The 17.0 mile long Laurel Fork North Trail #306, located between trailheads at Middle Mountain Road to the north and to the south, is a north to south trail adjacent to Laurel Fork River. The trail detour will be located where the trail leaves the northern boundary of Laurel Fork North Wilderness, approximately 6 miles north of Laurel Fork Campground.
Signs will be posted at trailheads and along the detours to alert trail users of construction activities throughout the duration of the project.

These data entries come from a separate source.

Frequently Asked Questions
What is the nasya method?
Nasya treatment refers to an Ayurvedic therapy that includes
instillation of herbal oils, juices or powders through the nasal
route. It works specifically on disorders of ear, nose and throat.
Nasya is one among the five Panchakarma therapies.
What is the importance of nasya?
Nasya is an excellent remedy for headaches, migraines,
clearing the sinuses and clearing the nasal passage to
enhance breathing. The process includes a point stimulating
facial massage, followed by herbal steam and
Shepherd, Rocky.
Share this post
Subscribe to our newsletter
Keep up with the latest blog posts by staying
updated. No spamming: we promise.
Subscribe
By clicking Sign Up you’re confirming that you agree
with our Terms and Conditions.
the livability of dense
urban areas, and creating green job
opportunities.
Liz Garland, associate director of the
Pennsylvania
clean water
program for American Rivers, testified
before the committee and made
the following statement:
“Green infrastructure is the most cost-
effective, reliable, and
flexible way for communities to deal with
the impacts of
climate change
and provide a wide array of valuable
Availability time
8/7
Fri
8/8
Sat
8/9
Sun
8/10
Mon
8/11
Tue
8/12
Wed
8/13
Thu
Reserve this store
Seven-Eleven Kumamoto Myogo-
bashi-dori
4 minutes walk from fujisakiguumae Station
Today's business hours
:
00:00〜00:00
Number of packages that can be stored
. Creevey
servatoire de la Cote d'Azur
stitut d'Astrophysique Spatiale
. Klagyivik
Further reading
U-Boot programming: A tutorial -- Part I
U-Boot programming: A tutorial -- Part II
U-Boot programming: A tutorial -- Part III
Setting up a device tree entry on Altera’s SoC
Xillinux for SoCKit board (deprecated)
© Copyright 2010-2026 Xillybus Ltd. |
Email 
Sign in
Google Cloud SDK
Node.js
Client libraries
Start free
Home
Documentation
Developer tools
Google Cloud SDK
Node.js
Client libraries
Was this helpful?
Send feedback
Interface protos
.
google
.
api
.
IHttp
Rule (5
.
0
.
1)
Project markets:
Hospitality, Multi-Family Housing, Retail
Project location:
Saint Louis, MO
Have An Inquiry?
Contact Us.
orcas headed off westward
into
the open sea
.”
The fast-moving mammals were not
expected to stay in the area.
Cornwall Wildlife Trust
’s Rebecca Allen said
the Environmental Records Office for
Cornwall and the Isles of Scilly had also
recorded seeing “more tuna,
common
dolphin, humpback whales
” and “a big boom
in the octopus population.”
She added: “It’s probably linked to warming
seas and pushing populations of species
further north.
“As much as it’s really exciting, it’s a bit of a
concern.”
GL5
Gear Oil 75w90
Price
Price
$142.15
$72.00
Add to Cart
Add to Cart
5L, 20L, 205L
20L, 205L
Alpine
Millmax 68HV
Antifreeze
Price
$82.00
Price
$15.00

“Columbia Gas Transmission has worked closely with the Forest Service and other parties over the last two years to develop a construction process that minimizes impact to resources and visitors,” said Cheat-Potomac District Ranger Troy Waskey. “These short trail detours will ensure visitor safety during construction without significantly affecting the outstanding recreation experience that visitors to the Monongahela National Forest have come to expect.”
Construction activities include tree felling, right-of-way clearing, trenching, backfilling and restoration. Pipeline construction is anticipated to be completed in two days at each location, but it may be necessary to detour trail users for several weeks or months depending on construction sequencing and weather conditions.